# Task to carry out
Where does the string "weight" occur in the records? Copy each line that holds it.

# The input
== == ==
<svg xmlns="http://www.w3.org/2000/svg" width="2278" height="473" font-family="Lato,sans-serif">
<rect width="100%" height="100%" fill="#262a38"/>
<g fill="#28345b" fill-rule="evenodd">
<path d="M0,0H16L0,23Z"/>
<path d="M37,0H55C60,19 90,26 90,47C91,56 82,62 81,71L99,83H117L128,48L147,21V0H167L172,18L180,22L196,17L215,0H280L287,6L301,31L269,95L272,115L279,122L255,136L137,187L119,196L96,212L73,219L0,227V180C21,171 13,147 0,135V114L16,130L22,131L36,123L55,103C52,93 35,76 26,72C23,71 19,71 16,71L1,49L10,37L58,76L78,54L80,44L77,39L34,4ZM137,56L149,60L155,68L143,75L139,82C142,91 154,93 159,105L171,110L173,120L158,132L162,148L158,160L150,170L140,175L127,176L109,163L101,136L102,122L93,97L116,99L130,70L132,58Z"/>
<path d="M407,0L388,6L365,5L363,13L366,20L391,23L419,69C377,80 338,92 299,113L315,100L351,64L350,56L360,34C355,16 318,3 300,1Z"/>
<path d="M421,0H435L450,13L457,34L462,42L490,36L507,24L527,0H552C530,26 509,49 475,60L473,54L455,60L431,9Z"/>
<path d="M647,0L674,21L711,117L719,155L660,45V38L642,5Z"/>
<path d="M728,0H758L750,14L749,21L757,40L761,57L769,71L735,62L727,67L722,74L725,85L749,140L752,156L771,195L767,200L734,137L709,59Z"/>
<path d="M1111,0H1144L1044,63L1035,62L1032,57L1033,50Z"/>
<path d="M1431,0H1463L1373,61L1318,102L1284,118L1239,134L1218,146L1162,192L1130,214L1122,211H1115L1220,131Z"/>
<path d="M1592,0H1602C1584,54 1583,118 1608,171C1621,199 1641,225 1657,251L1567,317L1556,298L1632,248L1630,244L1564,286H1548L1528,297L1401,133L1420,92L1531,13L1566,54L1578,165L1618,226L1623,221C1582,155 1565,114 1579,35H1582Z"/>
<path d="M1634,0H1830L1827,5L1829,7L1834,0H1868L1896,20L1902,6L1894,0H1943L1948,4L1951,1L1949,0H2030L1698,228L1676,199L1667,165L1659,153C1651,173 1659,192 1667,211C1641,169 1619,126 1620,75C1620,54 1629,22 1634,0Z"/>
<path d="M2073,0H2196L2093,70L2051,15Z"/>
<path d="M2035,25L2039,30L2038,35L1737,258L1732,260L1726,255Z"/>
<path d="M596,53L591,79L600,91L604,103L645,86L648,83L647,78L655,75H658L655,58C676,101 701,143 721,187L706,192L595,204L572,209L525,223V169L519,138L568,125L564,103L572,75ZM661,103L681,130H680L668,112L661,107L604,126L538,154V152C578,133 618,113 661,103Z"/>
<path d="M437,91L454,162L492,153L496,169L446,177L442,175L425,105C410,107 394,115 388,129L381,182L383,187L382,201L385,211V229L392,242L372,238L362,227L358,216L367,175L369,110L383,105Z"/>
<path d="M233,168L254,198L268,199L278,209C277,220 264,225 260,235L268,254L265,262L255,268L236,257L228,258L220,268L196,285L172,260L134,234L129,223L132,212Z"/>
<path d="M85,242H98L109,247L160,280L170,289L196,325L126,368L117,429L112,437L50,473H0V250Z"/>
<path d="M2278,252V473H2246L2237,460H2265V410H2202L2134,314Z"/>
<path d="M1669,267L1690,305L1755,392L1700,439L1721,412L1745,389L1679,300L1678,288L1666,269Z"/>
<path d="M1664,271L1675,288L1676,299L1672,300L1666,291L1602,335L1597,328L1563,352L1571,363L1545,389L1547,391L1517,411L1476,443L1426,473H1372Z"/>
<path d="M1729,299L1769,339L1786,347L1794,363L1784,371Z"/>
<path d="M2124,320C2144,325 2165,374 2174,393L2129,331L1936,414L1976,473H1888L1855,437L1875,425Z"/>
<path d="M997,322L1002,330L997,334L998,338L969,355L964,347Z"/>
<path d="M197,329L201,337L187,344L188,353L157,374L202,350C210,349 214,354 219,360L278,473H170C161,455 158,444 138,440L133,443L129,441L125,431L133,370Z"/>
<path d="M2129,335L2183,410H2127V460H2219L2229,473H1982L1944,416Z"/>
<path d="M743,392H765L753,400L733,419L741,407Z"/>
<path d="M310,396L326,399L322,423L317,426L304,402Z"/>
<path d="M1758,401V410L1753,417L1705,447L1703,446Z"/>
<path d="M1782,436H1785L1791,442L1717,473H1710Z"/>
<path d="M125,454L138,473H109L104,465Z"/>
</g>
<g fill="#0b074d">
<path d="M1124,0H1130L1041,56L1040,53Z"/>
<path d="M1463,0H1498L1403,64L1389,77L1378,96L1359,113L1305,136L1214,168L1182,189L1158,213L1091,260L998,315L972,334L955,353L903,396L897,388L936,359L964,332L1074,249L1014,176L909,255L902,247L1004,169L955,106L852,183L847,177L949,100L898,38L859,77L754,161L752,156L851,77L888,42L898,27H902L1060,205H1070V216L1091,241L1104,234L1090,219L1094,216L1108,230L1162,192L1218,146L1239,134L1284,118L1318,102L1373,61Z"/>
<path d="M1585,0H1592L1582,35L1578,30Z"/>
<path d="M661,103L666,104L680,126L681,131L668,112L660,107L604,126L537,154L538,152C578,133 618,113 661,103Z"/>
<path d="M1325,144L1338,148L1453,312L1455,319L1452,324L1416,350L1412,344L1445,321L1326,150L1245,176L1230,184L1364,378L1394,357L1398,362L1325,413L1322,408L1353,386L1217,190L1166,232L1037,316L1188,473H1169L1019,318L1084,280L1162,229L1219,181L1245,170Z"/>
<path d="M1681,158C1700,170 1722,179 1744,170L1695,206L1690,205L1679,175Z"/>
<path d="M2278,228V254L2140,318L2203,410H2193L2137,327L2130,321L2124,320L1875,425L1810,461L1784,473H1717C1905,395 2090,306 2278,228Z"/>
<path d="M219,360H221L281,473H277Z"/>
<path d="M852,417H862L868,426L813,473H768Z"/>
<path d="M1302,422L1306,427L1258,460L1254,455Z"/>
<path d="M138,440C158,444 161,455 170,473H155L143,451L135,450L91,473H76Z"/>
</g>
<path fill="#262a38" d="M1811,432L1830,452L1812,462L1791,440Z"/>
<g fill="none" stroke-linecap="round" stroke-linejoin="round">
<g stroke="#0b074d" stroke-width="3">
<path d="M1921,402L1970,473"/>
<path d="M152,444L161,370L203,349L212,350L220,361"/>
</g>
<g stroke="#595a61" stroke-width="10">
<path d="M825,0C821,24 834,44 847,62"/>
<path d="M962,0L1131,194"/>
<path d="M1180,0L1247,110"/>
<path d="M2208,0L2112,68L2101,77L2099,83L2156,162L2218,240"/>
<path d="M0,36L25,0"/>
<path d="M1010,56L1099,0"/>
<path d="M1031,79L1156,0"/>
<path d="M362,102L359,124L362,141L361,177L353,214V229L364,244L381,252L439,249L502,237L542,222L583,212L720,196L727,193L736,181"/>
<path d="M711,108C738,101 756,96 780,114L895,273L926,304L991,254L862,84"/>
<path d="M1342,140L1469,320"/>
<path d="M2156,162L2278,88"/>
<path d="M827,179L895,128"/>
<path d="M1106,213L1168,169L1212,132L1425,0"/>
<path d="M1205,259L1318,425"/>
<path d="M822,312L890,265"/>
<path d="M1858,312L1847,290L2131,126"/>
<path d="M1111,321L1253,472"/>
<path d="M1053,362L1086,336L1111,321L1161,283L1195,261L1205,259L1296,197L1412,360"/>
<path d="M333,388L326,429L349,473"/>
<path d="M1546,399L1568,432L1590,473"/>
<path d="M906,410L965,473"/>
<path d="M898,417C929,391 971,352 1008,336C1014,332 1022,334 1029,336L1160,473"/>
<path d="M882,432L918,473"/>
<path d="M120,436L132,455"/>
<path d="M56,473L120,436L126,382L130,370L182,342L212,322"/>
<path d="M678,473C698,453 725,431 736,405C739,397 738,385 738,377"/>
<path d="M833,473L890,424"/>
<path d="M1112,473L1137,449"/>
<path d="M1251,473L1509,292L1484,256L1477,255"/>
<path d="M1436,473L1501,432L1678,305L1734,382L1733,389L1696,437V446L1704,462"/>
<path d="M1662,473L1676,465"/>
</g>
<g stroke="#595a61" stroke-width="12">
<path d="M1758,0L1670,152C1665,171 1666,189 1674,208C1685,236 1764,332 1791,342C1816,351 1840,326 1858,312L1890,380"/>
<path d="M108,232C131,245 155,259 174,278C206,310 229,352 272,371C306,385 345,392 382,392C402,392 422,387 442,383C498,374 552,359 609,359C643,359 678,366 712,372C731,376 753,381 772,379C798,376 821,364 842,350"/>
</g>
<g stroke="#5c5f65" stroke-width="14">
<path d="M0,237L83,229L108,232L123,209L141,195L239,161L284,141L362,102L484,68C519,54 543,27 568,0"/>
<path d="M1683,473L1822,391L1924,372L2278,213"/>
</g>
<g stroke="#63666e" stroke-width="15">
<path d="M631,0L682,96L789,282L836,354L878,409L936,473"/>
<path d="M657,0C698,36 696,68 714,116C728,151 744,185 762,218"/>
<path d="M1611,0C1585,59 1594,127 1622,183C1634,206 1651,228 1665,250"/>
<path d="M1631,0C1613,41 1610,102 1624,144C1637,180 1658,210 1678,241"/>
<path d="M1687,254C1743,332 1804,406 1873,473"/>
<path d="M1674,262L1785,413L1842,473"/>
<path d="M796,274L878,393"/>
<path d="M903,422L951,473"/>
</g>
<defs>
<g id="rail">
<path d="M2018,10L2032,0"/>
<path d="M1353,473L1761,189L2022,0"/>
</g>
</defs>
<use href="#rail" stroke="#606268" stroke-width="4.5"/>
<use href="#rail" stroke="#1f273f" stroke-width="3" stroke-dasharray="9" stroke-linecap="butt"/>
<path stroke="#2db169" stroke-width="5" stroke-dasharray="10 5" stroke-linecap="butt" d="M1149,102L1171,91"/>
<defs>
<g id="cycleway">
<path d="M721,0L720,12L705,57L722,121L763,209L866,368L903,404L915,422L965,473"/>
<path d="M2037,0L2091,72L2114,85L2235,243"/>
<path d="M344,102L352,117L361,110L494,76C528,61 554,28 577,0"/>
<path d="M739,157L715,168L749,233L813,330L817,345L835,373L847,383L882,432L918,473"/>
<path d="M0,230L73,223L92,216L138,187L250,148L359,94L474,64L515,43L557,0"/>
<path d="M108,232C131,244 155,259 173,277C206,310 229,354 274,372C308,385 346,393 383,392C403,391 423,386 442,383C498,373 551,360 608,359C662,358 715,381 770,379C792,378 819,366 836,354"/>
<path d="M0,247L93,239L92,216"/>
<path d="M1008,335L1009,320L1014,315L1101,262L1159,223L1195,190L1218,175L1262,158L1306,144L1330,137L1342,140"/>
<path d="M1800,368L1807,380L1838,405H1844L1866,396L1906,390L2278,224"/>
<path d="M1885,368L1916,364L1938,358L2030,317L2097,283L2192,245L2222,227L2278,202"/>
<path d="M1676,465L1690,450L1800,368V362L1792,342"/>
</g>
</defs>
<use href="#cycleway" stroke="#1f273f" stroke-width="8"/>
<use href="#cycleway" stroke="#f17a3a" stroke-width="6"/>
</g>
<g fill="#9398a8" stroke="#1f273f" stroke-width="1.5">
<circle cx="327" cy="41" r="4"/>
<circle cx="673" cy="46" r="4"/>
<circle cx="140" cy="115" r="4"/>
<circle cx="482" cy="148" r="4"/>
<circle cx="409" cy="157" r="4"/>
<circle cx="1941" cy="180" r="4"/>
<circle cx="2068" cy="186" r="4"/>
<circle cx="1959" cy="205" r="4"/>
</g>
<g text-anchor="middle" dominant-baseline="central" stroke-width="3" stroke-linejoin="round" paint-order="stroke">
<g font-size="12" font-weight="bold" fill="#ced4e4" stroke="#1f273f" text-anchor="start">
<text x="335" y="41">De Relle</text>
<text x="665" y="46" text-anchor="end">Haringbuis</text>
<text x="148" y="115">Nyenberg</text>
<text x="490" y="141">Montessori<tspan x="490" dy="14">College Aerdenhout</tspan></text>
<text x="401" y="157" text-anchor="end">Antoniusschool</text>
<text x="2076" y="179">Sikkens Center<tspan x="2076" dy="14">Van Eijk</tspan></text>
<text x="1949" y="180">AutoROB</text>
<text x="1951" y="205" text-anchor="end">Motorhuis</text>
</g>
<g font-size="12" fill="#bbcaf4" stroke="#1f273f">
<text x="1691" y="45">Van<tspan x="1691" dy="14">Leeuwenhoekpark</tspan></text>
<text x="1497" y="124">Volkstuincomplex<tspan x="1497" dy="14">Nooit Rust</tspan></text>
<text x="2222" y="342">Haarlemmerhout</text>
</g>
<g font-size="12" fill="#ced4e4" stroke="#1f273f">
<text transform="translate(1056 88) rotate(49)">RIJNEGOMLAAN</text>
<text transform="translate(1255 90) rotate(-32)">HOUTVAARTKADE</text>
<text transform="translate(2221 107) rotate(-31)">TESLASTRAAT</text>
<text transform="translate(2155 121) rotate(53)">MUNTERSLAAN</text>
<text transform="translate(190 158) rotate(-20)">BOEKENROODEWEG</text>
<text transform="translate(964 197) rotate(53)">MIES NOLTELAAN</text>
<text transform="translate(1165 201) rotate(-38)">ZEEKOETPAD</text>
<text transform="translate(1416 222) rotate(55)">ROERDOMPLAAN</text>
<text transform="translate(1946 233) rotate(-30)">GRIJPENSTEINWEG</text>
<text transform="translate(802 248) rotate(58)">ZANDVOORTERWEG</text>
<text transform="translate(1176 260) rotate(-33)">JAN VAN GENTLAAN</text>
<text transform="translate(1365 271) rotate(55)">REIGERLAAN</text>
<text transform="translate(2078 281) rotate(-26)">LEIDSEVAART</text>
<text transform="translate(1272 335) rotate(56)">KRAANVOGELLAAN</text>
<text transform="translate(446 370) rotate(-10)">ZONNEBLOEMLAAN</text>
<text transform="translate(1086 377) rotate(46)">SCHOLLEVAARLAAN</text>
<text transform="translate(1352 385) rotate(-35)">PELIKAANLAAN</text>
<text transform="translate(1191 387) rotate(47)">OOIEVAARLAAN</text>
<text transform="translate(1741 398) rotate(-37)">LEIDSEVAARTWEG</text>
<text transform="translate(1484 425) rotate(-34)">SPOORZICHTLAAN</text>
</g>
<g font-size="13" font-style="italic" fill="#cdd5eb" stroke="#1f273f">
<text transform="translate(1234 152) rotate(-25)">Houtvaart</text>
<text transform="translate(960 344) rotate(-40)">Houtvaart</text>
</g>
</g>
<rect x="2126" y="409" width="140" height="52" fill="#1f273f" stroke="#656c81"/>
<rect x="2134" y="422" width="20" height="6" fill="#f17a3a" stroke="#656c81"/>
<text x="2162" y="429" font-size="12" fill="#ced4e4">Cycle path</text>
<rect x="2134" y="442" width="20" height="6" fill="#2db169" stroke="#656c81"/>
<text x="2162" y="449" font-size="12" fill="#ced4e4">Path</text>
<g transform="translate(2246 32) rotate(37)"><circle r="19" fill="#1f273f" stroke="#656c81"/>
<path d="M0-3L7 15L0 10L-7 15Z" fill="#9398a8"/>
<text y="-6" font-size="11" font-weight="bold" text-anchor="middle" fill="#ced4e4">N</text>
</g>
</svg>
== == ==
# Completed task
<g font-size="12" font-weight="bold" fill="#ced4e4" stroke="#1f273f" text-anchor="start">
<text y="-6" font-size="11" font-weight="bold" text-anchor="middle" fill="#ced4e4">N</text>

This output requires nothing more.